If you're a 30-something and want to feel truly pandered-to by television, you've got to start watching kids' shows.
It's an open secret, one that parents have known about for years. To reach young eyeballs, children's television first must appease the older screen-time gatekeepers.
Few modern shows do this quiteas skilfully as Netflix's Ask The Storybots.
The eight new episodes that arrived last week are a masterclass in subtle parental pandering. For a start, each episode begins with two Storybots (like a less irritating version of Minions that are meant to live inside computers) snickering at the word "Netflix" – a clear and very deliberate homage to Beavis and Butt-head.
Then there's the music. The theme song sounds like it was written and performed by Triple J Hottest 100 CD favourites Ben Folds Five (one of the upbeat ones, not Brick).
Quick word of warning: if you're the kind of person who gets driven to the brink of sanity by having catchy bits of songs stuck in your head for days on end, then delete your Netflix account, throw your modem out the window and run for the hills – the Storybots' theme song is liable to push you over the edge.
Celebrity guests continue the 90s nostalgia theme. Unless you have done significant and unnecessary groundwork with your child, no 3-to-8-year-old is going to recognise Christina Applegate or Edward Norton. Those guys are there exclusively for us, and unshackled from the conventions of grown-up acting they deliver some superb performances.
A scene from Ask the Storybots.
Most of all, though, Ask The Storybots taps into the universal 30-something insecurity that we don't know nearly as much as we should by this age. Each episode involves the Storybots answering a question posed to them by an inquisitive child: "Where does electricity come from?" asks a boy in the episode with Norton as a dodgy Eastern European electronics salesman, or "How do computers work?" in the episode where Snoop Dogg plays an operating system ("but y'all can call me O.S.").
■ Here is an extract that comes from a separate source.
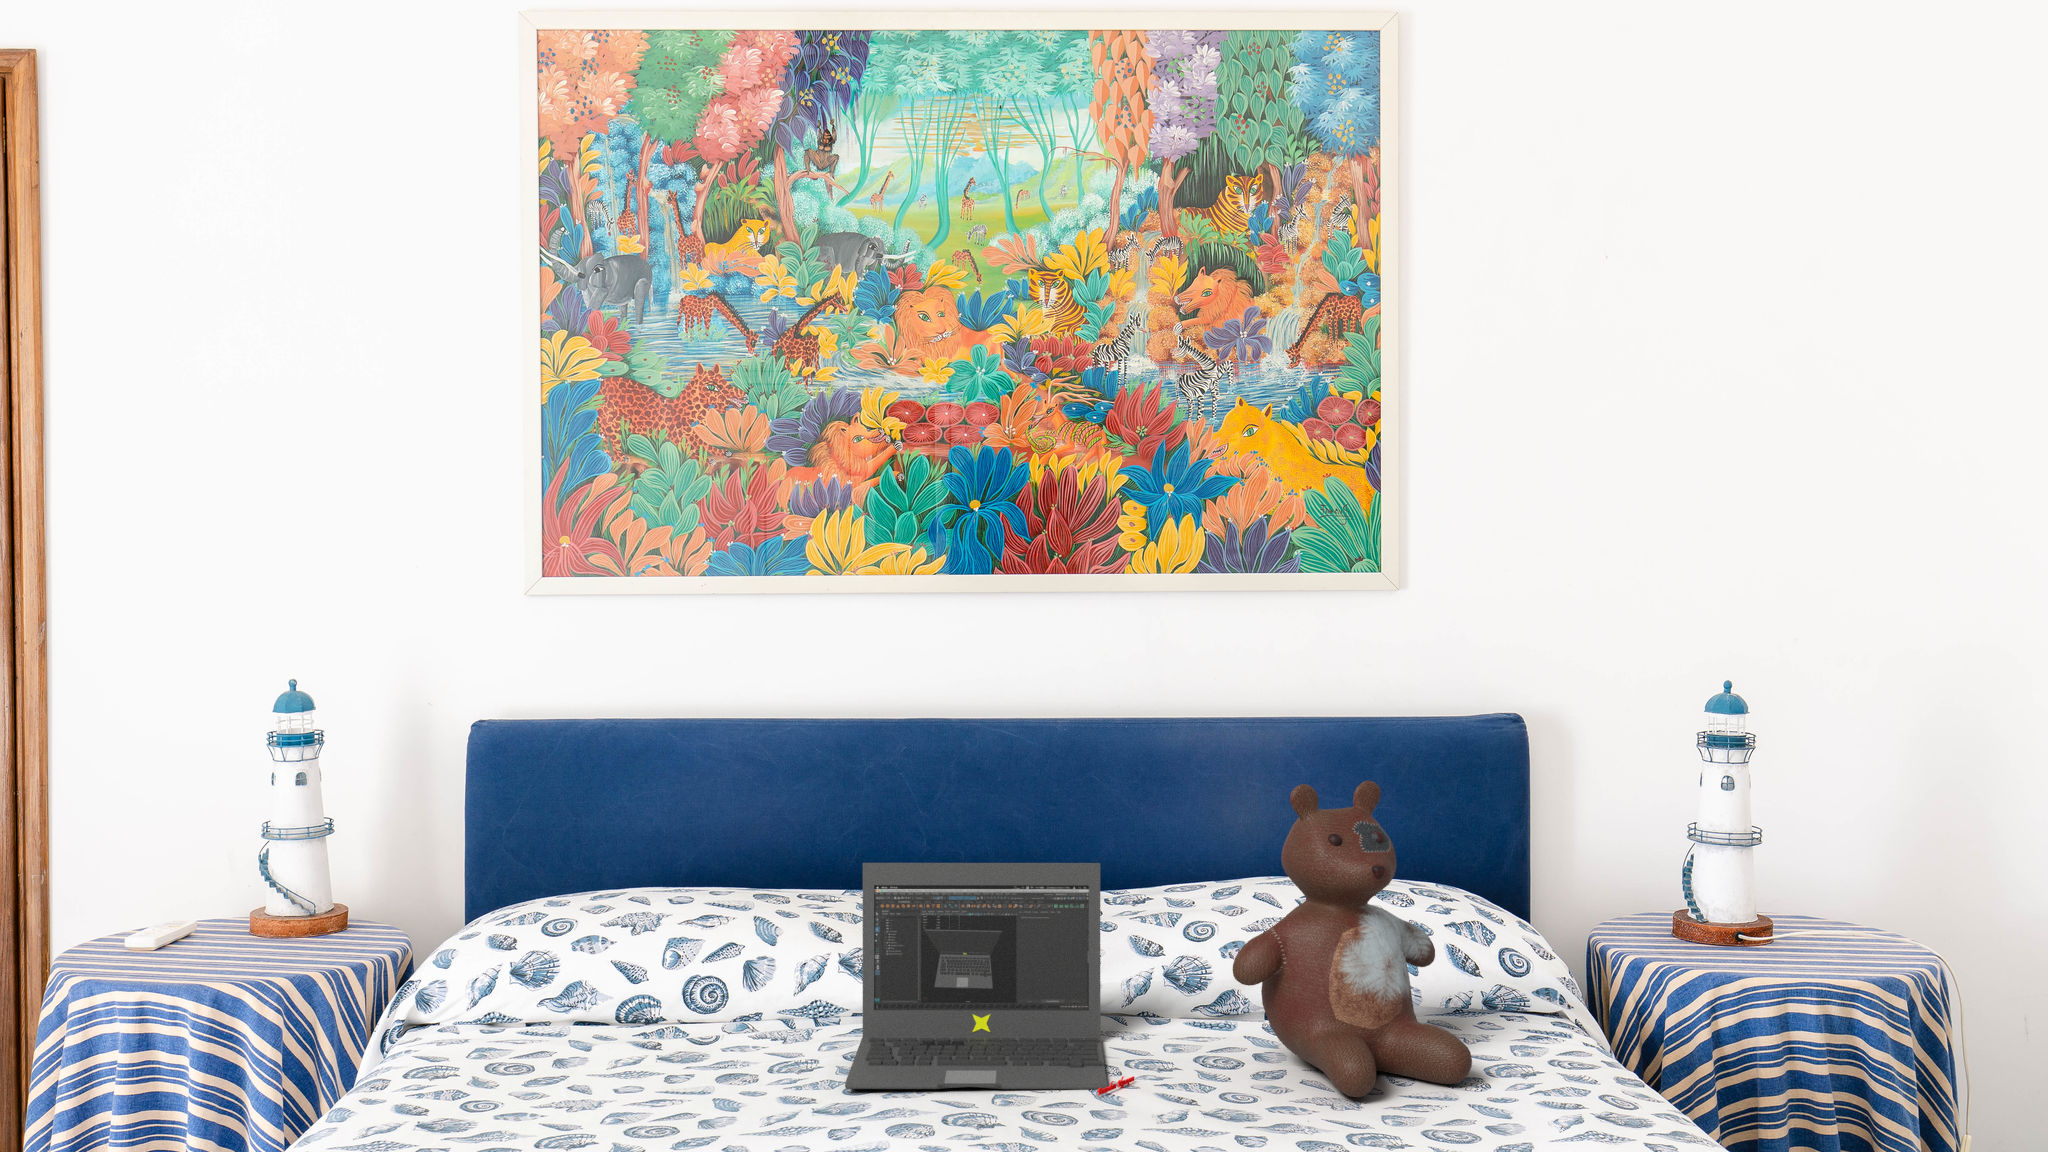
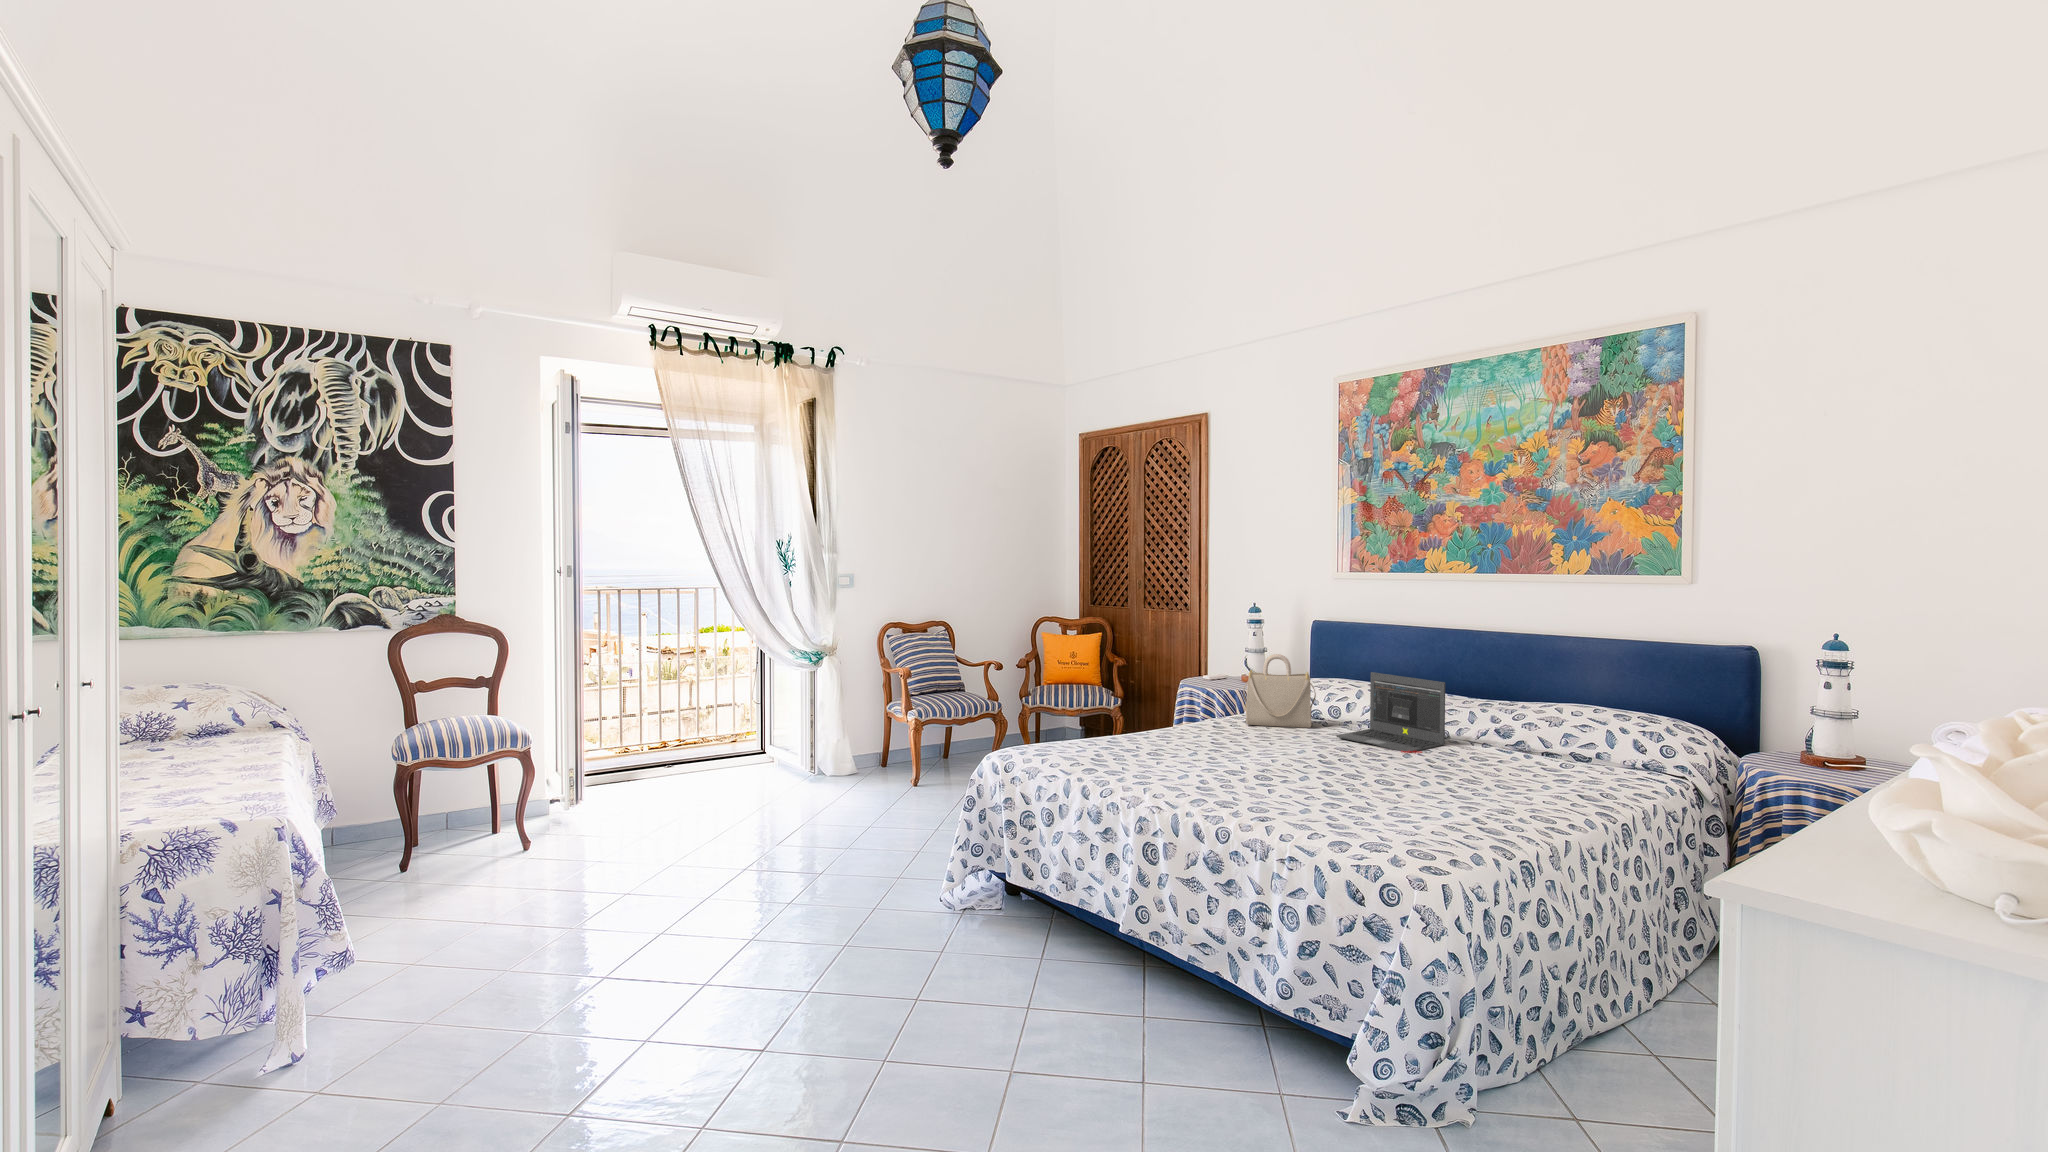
stuffed bear: present [1233,781,1472,1097] -> none [1456,660,1553,775]
handbag: none [459,844,696,1113] -> present [1243,654,1316,728]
While the kids are happy enough with a vocoder-heavy version of The Wheels on the Bus or a Balkan ska song about Thomas Edison, the adults can brush up on the long-forgotten basics of science. A character called Ned the Neutron, who talks exactly like The Dude from The Big Lebowski, offers a genuinely quite helpful explanation of how atoms work to generate electricity.
In an almost Borat-level accent, Norton provides a timely and dark reminder to us all about the dangers of plug sockets: "If you getta too close-a to this, you can end up in the hospital – or worse."
At the end the Storybots always take their findings back to their boss, who seems to be based in part on the famous "angry Hitler" scene from Downfall. They give him a video tape with everything condensed into a catchy and distinctly 90s-sounding song. Days or maybe weeks later, the hooks are still stuck in your head and you realise you sort of understand how computers work now.
• Season two of Ask the Storybots is available for streaming on Netflix now.